▶ [Exercise aim] In the GeForce Go 6150 thread, which game did crystal_pup find troublesome to run?

▶ [Selected passage]
BEGIN

# Is nVIDIA GeForce Go 6150 enuf?



## crystal_pup (Feb 14, 2007)

Hey guys please help me to figure out which games can be played on my laptop which has a nVIDIA GeForce Go 6150 graphics card installed in it?

i own a compaq pressario T6106AU Laptop ...1GB RAM,80GB HDD,nVIDIA GeForce Go 6150 Graphics card (256 MB)...Please list the games which can b played with the configuration i have.

Thanks,
Kunal


----------



## Tech Geek (Feb 14, 2007)

Most of the games can be played


----------



## crystal_pup (Feb 15, 2007)

Hey peeps pls giv me names of some games tht is compatible with the graphics card i own....


Thanks,
Kunal


----------



## Harvik780 (Feb 15, 2007)

road rash


----------



## codename_romeo (Feb 15, 2007)

can very well play upto 
NFS carbon
MOH PA
COD2
etc


----------



## kirangp (Feb 16, 2007)

Harvik780 said:
			
		

> road rash




Lolz Harvik


----------



## Darthvader (Feb 17, 2007)

everything but miserably as it has shader 3 support but is miserable nonetheless


----------



## Pathik (Feb 17, 2007)

many games can be played on ur mobo... 
u can ask us whether a game is compatible or no...


----------



## sadhu_s60 (Feb 17, 2007)

i bought compaq/hp presario lappy v3149au some days back with 6150 gforce go...... the most heavy game i tried is NFS CARBON..... works a treat !!!!! smoooooth.......
__________
btw, my grafix mem is 512 total..... sharing 256 from RAM


----------



## crystal_pup (Feb 17, 2007)

*Yeah...even on my lappy NFS carbon runs smoothly  ...no worries... *

*I tried playing HALO also...its 2 running wonders...  *

*But CALL OF JUAREZ was troublesome   ... not to my expectations as i had to tweak some configurations to make it run... *

*Hey guys tell me names of some hardcore action games ....*

*i wanna play them ....Just if my graphics card supports them n all...*

*Thanks,*
*Kunal*


----------



## Pathik (Feb 17, 2007)

prey
painkiller
call of duty 2
hitman : silent assasin


----------



## soham (Feb 17, 2007)

END

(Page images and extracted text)
BEGIN

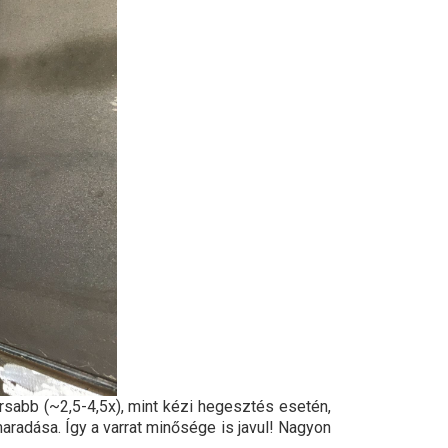
sabb (~2,5-4,5x), mint kézi hegesztés esetén,
aradása. Így a varrat minősége is javul! Nagyon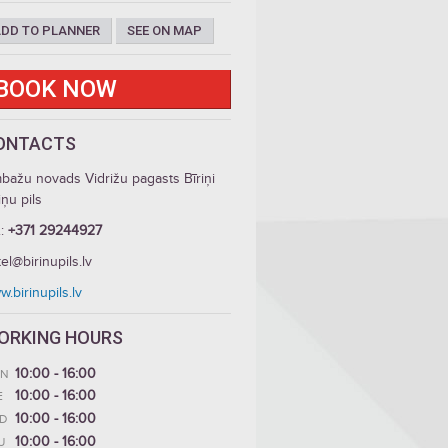
DD TO PLANNER
SEE ON MAP
BOOK NOW
ONTACTS
bažu novads Vidrižu pagasts Bīriņi
iņu pils
.:
+371 29244927
el@birinupils.lv
.birinupils.lv
ORKING HOURS
10:00 - 16:00
N
10:00 - 16:00
E
10:00 - 16:00
D
10:00 - 16:00
U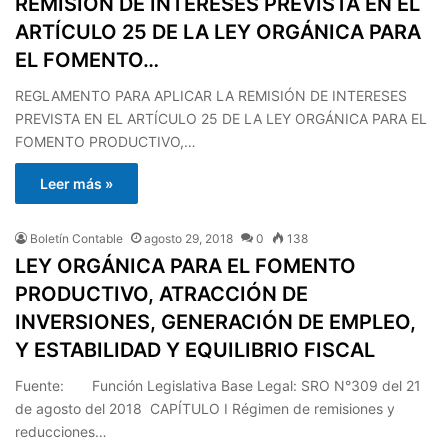
REMISIÓN DE INTERESES PREVISTA EN EL
ARTÍCULO 25 DE LA LEY ORGÁNICA PARA
EL FOMENTO…
REGLAMENTO PARA APLICAR LA REMISIÓN DE INTERESES
PREVISTA EN EL ARTÍCULO 25 DE LA LEY ORGÁNICA PARA EL
FOMENTO PRODUCTIVO,…
Leer más »
Boletín Contable
agosto 29, 2018
0
138
LEY ORGÁNICA PARA EL FOMENTO
PRODUCTIVO, ATRACCIÓN DE
INVERSIONES, GENERACIÓN DE EMPLEO,
Y ESTABILIDAD Y EQUILIBRIO FISCAL
Fuente: Función Legislativa Base Legal: SRO N°309 del 21
de agosto del 2018 CAPÍTULO I Régimen de remisiones y
reducciones…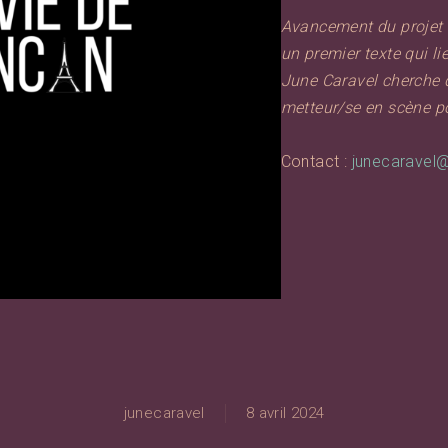
Avancement du projet 
un premier texte qui li
June Caravel cherche 
metteur/se en scène po
Contact :
junecaravel
junecaravel
8 avril 2024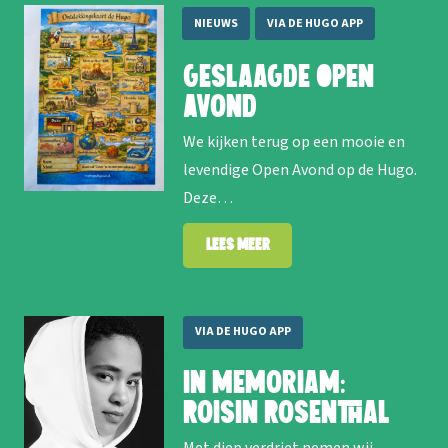
NIEUWS
VIA DE HUGO APP
Geslaagde Open
Avond
We kijken terug op een mooie en
levendige Open Avond op de Hugo.
Deze…
Lees meer
VIA DE HUGO APP
In memoriam:
Roisin Rosenthal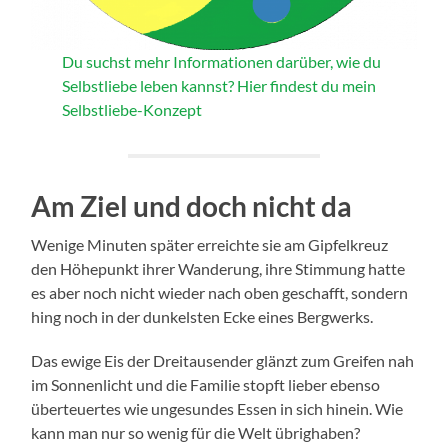
Du suchst mehr Informationen darüber, wie du
Selbstliebe leben kannst? Hier findest du mein
Selbstliebe-Konzept
Am Ziel und doch nicht da
Wenige Minuten später erreichte sie am Gipfelkreuz
den Höhepunkt ihrer Wanderung, ihre Stimmung hatte
es aber noch nicht wieder nach oben geschafft, sondern
hing noch in der dunkelsten Ecke eines Bergwerks.
Das ewige Eis der Dreitausender glänzt zum Greifen nah
im Sonnenlicht und die Familie stopft lieber ebenso
überteuertes wie ungesundes Essen in sich hinein. Wie
kann man nur so wenig für die Welt übrighaben?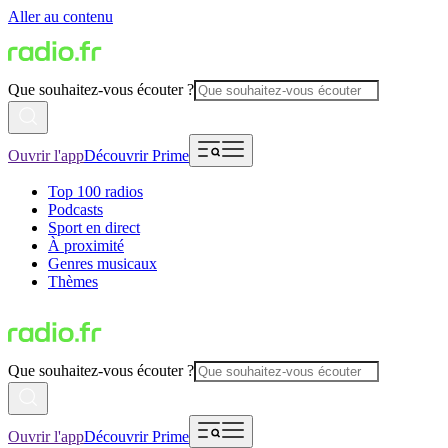
Aller au contenu
Que souhaitez-vous écouter ?
Ouvrir l'app
Découvrir Prime
Top 100 radios
Podcasts
Sport en direct
À proximité
Genres musicaux
Thèmes
Que souhaitez-vous écouter ?
Ouvrir l'app
Découvrir Prime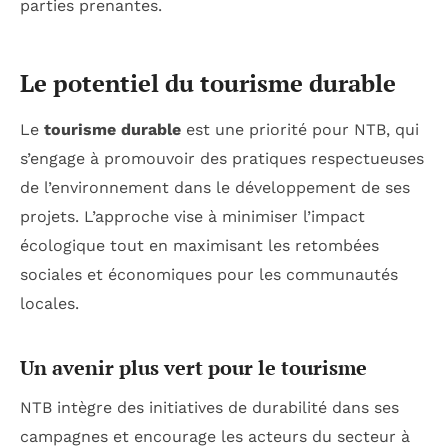
parties prenantes.
Le potentiel du tourisme durable
Le
tourisme durable
est une priorité pour NTB, qui
s’engage à promouvoir des pratiques respectueuses
de l’environnement dans le développement de ses
projets. L’approche vise à minimiser l’impact
écologique tout en maximisant les retombées
sociales et économiques pour les communautés
locales.
Un avenir plus vert pour le tourisme
NTB intègre des initiatives de durabilité dans ses
campagnes et encourage les acteurs du secteur à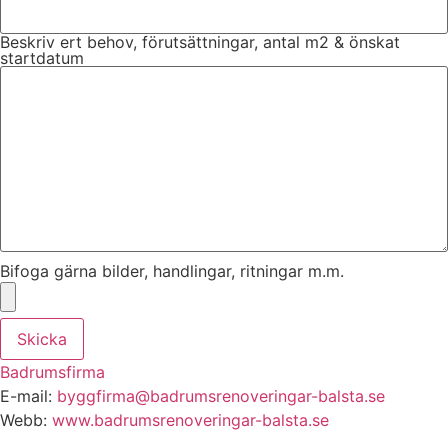
Beskriv ert behov, förutsättningar, antal m2 & önskat
startdatum
Bifoga gärna bilder, handlingar, ritningar m.m.
Skicka
Badrumsfirma
E-mail:
byggfirma@badrumsrenoveringar-balsta.se
Webb:
www.badrumsrenoveringar-balsta.se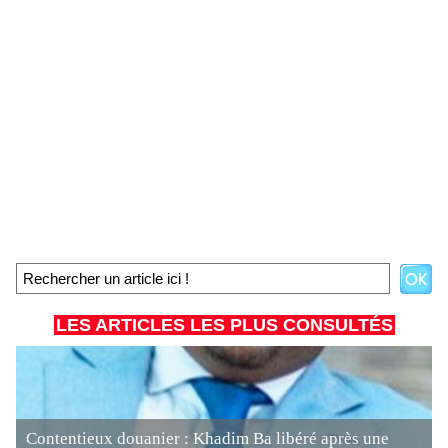
LES ARTICLES LES PLUS CONSULTÉS
Contentieux douanier : Khadim Ba libéré après une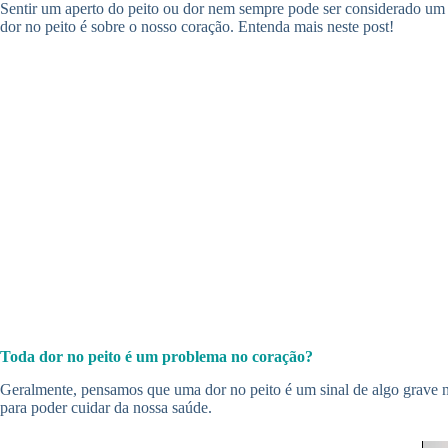
Sentir um aperto do peito ou dor nem sempre pode ser considerado um 
dor no peito é sobre o nosso coração. Entenda mais neste post!
Toda dor no peito é um problema no coração?
Geralmente, pensamos que uma dor no peito é um sinal de algo grave no 
para poder cuidar da nossa saúde.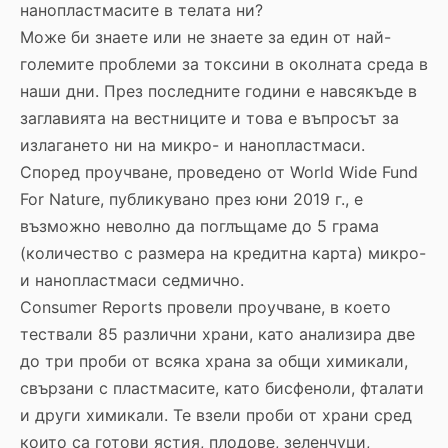
нанопластмасите в телата ни?
Може би знаете или не знаете за един от най-
големите проблеми за токсини в околната среда в
наши дни. През последните години е навсякъде в
заглавията на вестниците и това е въпросът за
излагането ни на микро- и нанопластмаси.
Според проучване, проведено от World Wide Fund
For Nature, публикувано през юни 2019 г., е
възможно неволно да поглъщаме до 5 грама
(количество с размера на кредитна карта) микро-
и нанопластмаси седмично.
Consumer Reports провели проучване, в което
тествали 85 различни храни, като анализира две
до три проби от всяка храна за общи химикали,
свързани с пластмасите, като бисфеноли, фталати
и други химикали. Те взели проби от храни сред
които са готови ястия, плодове, зеленчуци,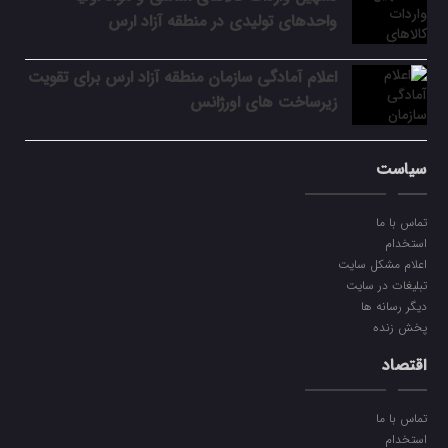
واحدهای تولیدی در منطقه آزاد ارس
اعلام آمادگی سازمان منطقه آزاد ارس برای تقویت
زیرساخت‌ های اورژانس
سیاست
تماس با ما
استخدام
اعلام مشکل سایت
تبلیغات در سایت
دیگر رسانه ها
پخش زنده
اقتصاد
تماس با ما
استخدام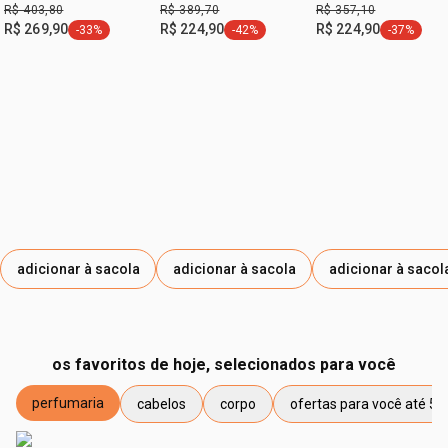
R$ 403,80
R$ 389,70
R$ 357,10
R$ 269,90
R$ 224,90
R$ 224,90
-33%
-42%
-37%
etiqueta -33%
etiqueta -42%
etiqueta -
adicionar à sacola
adicionar à sacola
adicionar à sacol
os favoritos de hoje, selecionados para você
perfumaria
cabelos
corpo
ofertas para você até 50
etiqueta perfumaria
etiqueta cabelos
etiqueta corpo
etiqueta ofertas para vo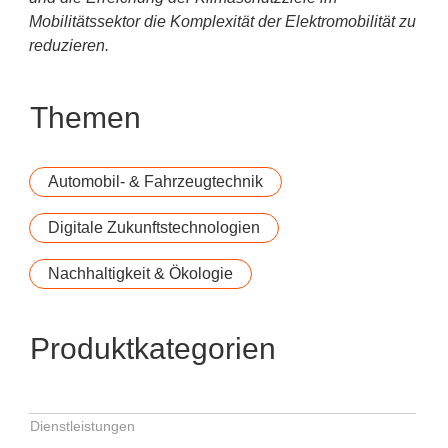
Mobilitätssektor die Komplexität der Elektromobilität zu
reduzieren.
Themen
Automobil- & Fahrzeugtechnik
Digitale Zukunftstechnologien
Nachhaltigkeit & Ökologie
Produktkategorien
Dienstleistungen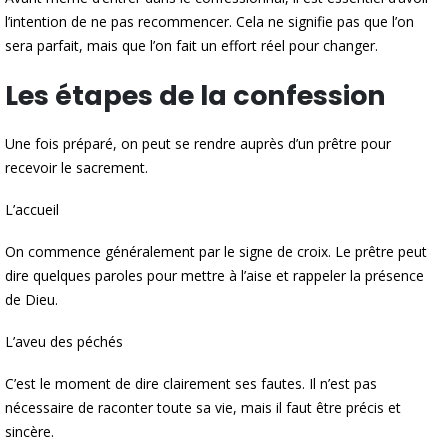
l’intention de ne pas recommencer. Cela ne signifie pas que l’on
sera parfait, mais que l’on fait un effort réel pour changer.
Les étapes de la confession
Une fois préparé, on peut se rendre auprès d’un prêtre pour
recevoir le sacrement.
L’accueil
On commence généralement par le signe de croix. Le prêtre peut
dire quelques paroles pour mettre à l’aise et rappeler la présence
de Dieu.
L’aveu des péchés
C’est le moment de dire clairement ses fautes. Il n’est pas
nécessaire de raconter toute sa vie, mais il faut être précis et
sincère.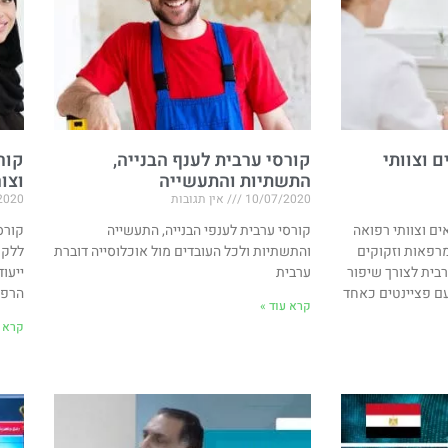
 וצוותי
קורסי ערבית לענף הבנייה,
קור
התשתיות והתעשייה
וצו
10/07/2020
אין תגובות
2020
ים וצוותי רפואה
קורסי ערבית לענפי הבנייה, התעשייה
קורס
רפאות וזקוקים
והתשתיות ולכל העובדים מול אוכלוסייה דוברת
ללקו
בית לצורך שיפור
ערבית
ייעוד
עם פציינטים כאחד
הרפו
קרא עוד »
קרא ע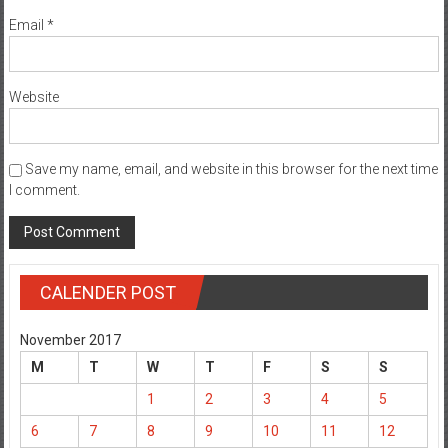
Email
*
Website
Save my name, email, and website in this browser for the next time
I comment.
CALENDER POST
November 2017
M
T
W
T
F
S
S
1
2
3
4
5
6
7
8
9
10
11
12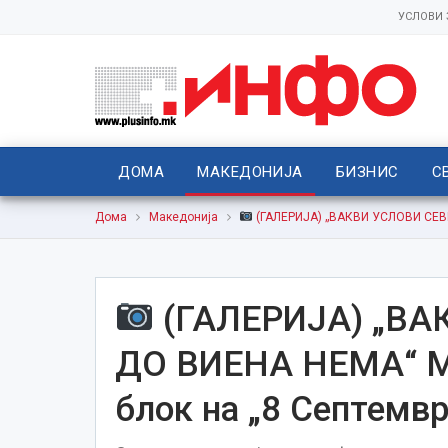
УСЛОВИ
ДОМА
МАКЕДОНИЈА
БИЗНИС
С
Дома
Македонија
(ГАЛЕРИЈА) „ВАКВИ УСЛОВИ СЕВЕ
(ГАЛЕРИЈА) „ВА
ДО ВИЕНА НЕМА“ Ми
блок на „8 Септемвр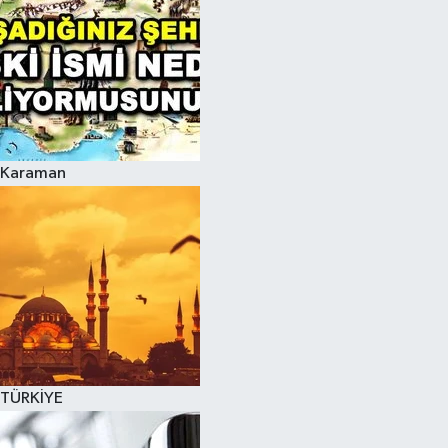
Karaman
TÜRKİYE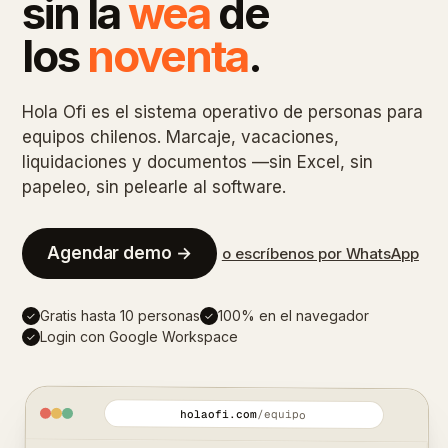
sin la
wea
de
los
noventa
.
Hola Ofi es el sistema operativo de personas para
equipos chilenos. Marcaje, vacaciones,
liquidaciones y documentos —sin Excel, sin
papeleo, sin pelearle al software.
Agendar demo →
o escríbenos por WhatsApp
Gratis hasta 10 personas
100% en el navegador
✓
✓
Login con Google Workspace
✓
holaofi.com
/equipo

END

▶ [Result] Call of Juarez, which needed some configuration tweaks before it would run.